A part of the curriculum of the Econometrics & Mathematical Economics master’s degree given in the VU University Amsterdam is the course Time Series Econometrics. In this course, students are taught how to analyze time series with the aid of 'state-space models', on the assumption that observations over time (such as the content of the Nile, for example) are driven by non-observed factors. Among other things, state-space modeling makes it possible to derive statistical information from these factors.

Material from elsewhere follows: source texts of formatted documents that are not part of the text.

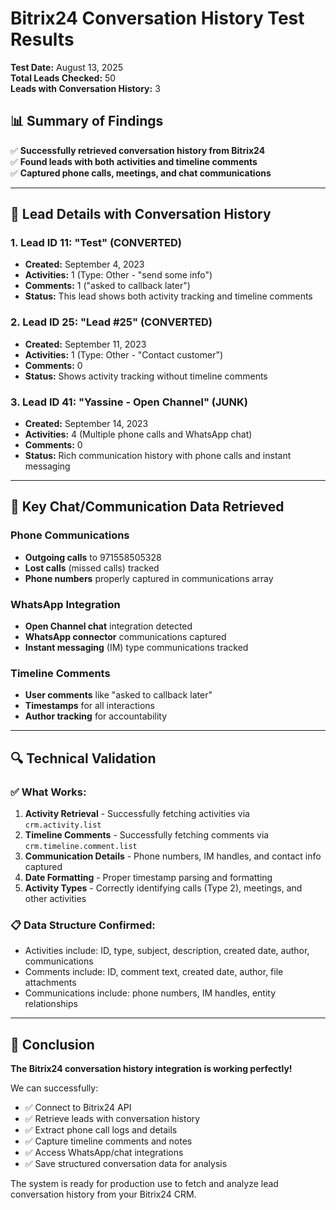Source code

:# Bitrix24 Conversation History Test Results

**Test Date:** August 13, 2025  
**Total Leads Checked:** 50  
**Leads with Conversation History:** 3  

## 📊 Summary of Findings

✅ **Successfully retrieved conversation history from Bitrix24**  
✅ **Found leads with both activities and timeline comments**  
✅ **Captured phone calls, meetings, and chat communications**  

---

## 🎯 Lead Details with Conversation History

### 1. Lead ID 11: "Test" (CONVERTED)
- **Created:** September 4, 2023
- **Activities:** 1 (Type: Other - "send some info")
- **Comments:** 1 ("asked to callback later")
- **Status:** This lead shows both activity tracking and timeline comments

### 2. Lead ID 25: "Lead #25" (CONVERTED) 
- **Created:** September 11, 2023
- **Activities:** 1 (Type: Other - "Contact customer")
- **Comments:** 0
- **Status:** Shows activity tracking without timeline comments

### 3. Lead ID 41: "Yassine - Open Channel" (JUNK)
- **Created:** September 14, 2023
- **Activities:** 4 (Multiple phone calls and WhatsApp chat)
- **Comments:** 0
- **Status:** Rich communication history with phone calls and instant messaging

---

## 💬 Key Chat/Communication Data Retrieved

### Phone Communications
- **Outgoing calls** to 971558505328
- **Lost calls** (missed calls) tracked
- **Phone numbers** properly captured in communications array

### WhatsApp Integration
- **Open Channel chat** integration detected
- **WhatsApp connector** communications captured
- **Instant messaging** (IM) type communications tracked

### Timeline Comments
- **User comments** like "asked to callback later"
- **Timestamps** for all interactions
- **Author tracking** for accountability

---

## 🔍 Technical Validation

### ✅ What Works:
1. **Activity Retrieval** - Successfully fetching activities via `crm.activity.list`
2. **Timeline Comments** - Successfully fetching comments via `crm.timeline.comment.list`
3. **Communication Details** - Phone numbers, IM handles, and contact info captured
4. **Date Formatting** - Proper timestamp parsing and formatting
5. **Activity Types** - Correctly identifying calls (Type 2), meetings, and other activities

### 📋 Data Structure Confirmed:
- Activities include: ID, type, subject, description, created date, author, communications
- Comments include: ID, comment text, created date, author, file attachments
- Communications include: phone numbers, IM handles, entity relationships

---

## 🎉 Conclusion

**The Bitrix24 conversation history integration is working perfectly!**

We can successfully:
- ✅ Connect to Bitrix24 API
- ✅ Retrieve leads with conversation history
- ✅ Extract phone call logs and details
- ✅ Capture timeline comments and notes
- ✅ Access WhatsApp/chat integrations
- ✅ Save structured conversation data for analysis

The system is ready for production use to fetch and analyze lead conversation history from your Bitrix24 CRM.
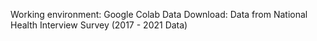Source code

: Working environment: Google Colab
Data Download: Data from National Health Interview Survey (2017 - 2021 Data)

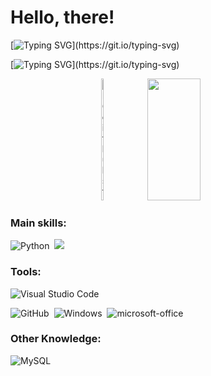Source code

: # Hello, there!
[![Typing SVG](https://readme-typing-svg.herokuapp.com?font=Fira+Code&pause=1000&color=009003&vCenter=true&random=false&width=435&lines=My+name+is+Enrico+Gimenez!)](https://git.io/typing-svg)

[![Typing SVG](https://readme-typing-svg.herokuapp.com?font=Fira+Code&duration=500&pause=600&color=9BB100&vCenter=true&random=false&width=435&lines=Biologist;Msc.+in+Bioinformatics;Data+Scientist!)](https://git.io/typing-svg)

<div align="center">  
  <img width="3%" height="195px" src="https://github-readme-stats.vercel.app/api?username=GimenezEGT&show_icons=true&count_private=true&hide_border=true&title_color=00bfbf&icon_color=00bfbf&text_color=c9d1d9&bg_color=0d1117" alt="DNC github stats" /> 
  <img width="41%" height="195px" src="https://github-readme-stats.vercel.app/api/top-langs/?username=GimenezEGT&layout=compact&hide_border=true&title_color=00bfbf&text_color=00bfbf&bg_color=0d1117" />
</div>

### Main skills:
![Python](https://img.shields.io/badge/-python-0D1117?style=for-the-badge&logo=python&logoColor=1572B6&labelColor=0D1117)&nbsp;
<img src="https://cdn.jsdelivr.net/gh/devicons/devicon/icons/pandas/pandas-original-wordmark.svg" />


### Tools:
![Visual Studio Code](https://img.shields.io/badge/-Visual%20Studio%20Code-0D1117?style=for-the-badge&logo=visual-studio-code&logoColor=007ACC&labelColor=0D1117)&nbsp;
<!-- ![Git](https://img.shields.io/badge/-Git-0D1117?style=for-the-badge&logo=git&labelColor=0D1117)&nbsp; -->
![GitHub](https://img.shields.io/badge/-GitHub-0D1117?style=for-the-badge&logo=github&labelColor=0D1117)&nbsp;
![Windows](https://img.shields.io/badge/-Windows-0D1117?style=for-the-badge&logo=windows&labelColor=0D1117)&nbsp;
![microsoft-office](https://img.shields.io/badge/-microsoft_office-0D1117?style=for-the-badge&logo=microsoft-office&labelColor=0D1117)&nbsp;

### Other Knowledge:
![MySQL](https://img.shields.io/badge/-mysql-0D1117?style=for-the-badge&logo=mysql&labelColor=0D1117)&nbsp;



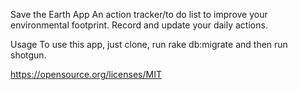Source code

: Save the Earth App
An action tracker/to do list to improve your environmental footprint. Record and update your daily actions.

Usage
To use this app, just clone, run rake db:migrate and then run shotgun.

https://opensource.org/licenses/MIT
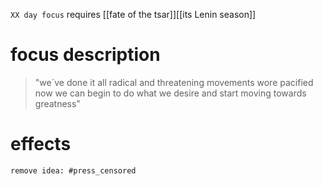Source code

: `XX day focus`
requires [[fate of the tsar]][[its Lenin season]]
# focus description
> "we´ve done it all radical and threatening movements wore pacified now we can begin to do what we desire and start moving towards greatness"


# effects
`remove idea: #press_censored  
`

From analyses that I carried out while following this course, I am convinced that, in any given time series, there will be a great deal of relevant information that cannot be directly observed. The challenge is to extract this information from the data as effectively as possible. But what is the best way to do that?


In econometrics time series analysis, we assume that the values we observe over time are a sample of a stochastic process that has existed, and will continue to exist, for an infinite period of time. Every realization from this sample is derived from a particular distribution, and by assuming that the parameters of these distributions have a lot in common, we are able to model the time series. A distribution is made prior to the realizations and the parameters are approximated using estimation methods such as 'Maximum Likelihood' and 'Bayesian Estimation'. With the aid of these parameters we can look ahead in the stochastic process; in other words we can make a prediction for the time series. It is also possible to carry out a time series analysis using machine learning (ML) or artificial neural networks. Based on the neural networks that we are familiar with from biology, the assumption is that the data can be modeled in an input, output and one or more hidden layers. Algorithms are then trained to work with a subset of the data to establish the relationships (weighting) between these layers as well as possible. These relationships are then used to predict the output layer for a given input layer. But which of these two methods is the preferred method for time series analysis?


In the article 'The Accuracy of Machine Learning Forecasting Methods versus Statistical Ones: Extending the Results of the M3 Competition', Spyros Makridakis et al carry out the time series analysis by making a comparison between econometric and ML methods. They make the comparison by predicting 1,045 monthly time series for 18 horizons, using both ML and statistical methods. Based on 'Mean Absolute Percentage Error' and 'Mean Absolute Relative Error' benchmarks, they concluded that statistical methods are better predictors than the ML methods for all horizons.


Based on this article, I conclude that despite the current popularity of ML methods, they are not necessarily better than statistical methods at carrying out time series analysis. Therefore, before deciding to implement an ML model, we would be well advised to first compare it with a statistical model, to establish whether the results of the ML model really are better. A model that is more popular is not always better (because it does not deliver a better in- and out-of-sample fit) than a less popular model. The same is true when it comes to complexity; a model that is more complex is not necessarily better than a simpler model. Even if a more complex model does perform better, it must be ascertained whether the gain in performance sufficiently compensates for the lack of simplicity.


Above all, let’s not underestimate the value of implementing a model that can be understood by many people in the organization and whose results can be clearly interpreted.